» Exercise directions: The whole listing should be retyped word for word, apart from the pictures it holds.

________________________

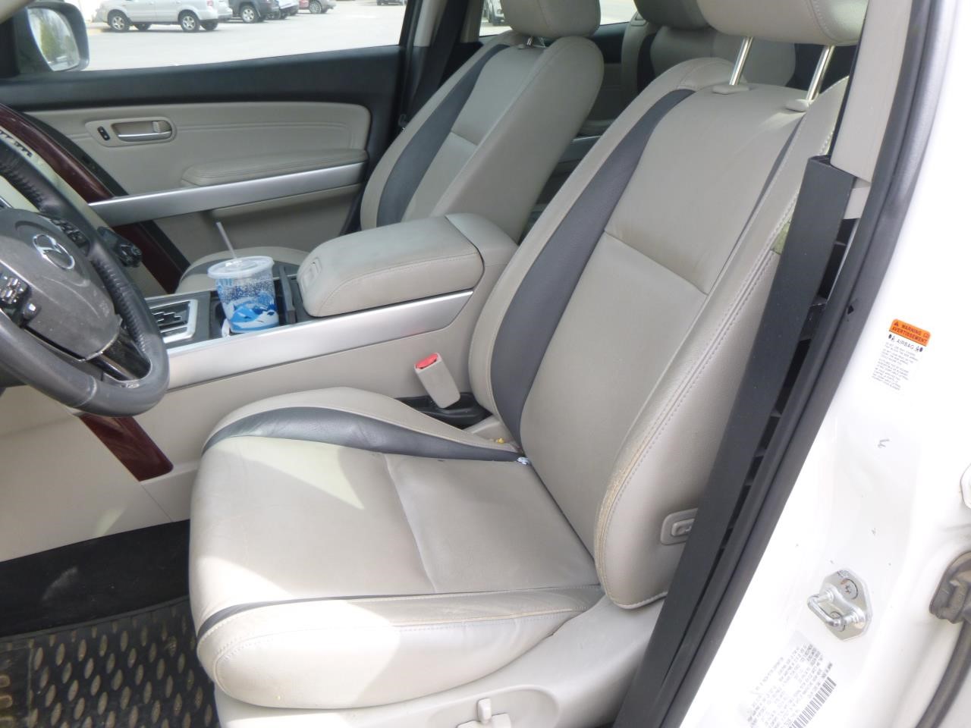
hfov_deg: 69.4
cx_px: 486
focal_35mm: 25
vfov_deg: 54.9
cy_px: 364
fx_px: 701
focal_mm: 4.5
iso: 100
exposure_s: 1/100
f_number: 3.9
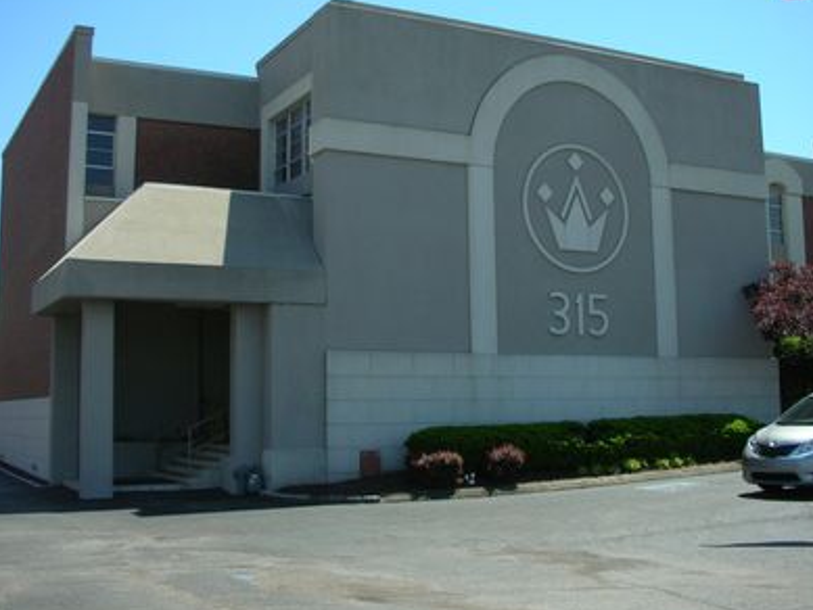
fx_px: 1057
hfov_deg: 42.1
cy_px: 260
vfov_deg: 32.1
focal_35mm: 45
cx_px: 418
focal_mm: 5.8
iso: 50
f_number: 8.5
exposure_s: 1/109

________________________

» Your solution:
hfov_deg: 69.4
cx_px: 486
focal_35mm: 25
vfov_deg: 54.9
cy_px: 364
fx_px: 701
focal_mm: 4.5
iso: 100
exposure_s: 1/100
f_number: 3.9
fx_px: 1057
hfov_deg: 42.1
cy_px: 260
vfov_deg: 32.1
focal_35mm: 45
cx_px: 418
focal_mm: 5.8
iso: 50
f_number: 8.5
exposure_s: 1/109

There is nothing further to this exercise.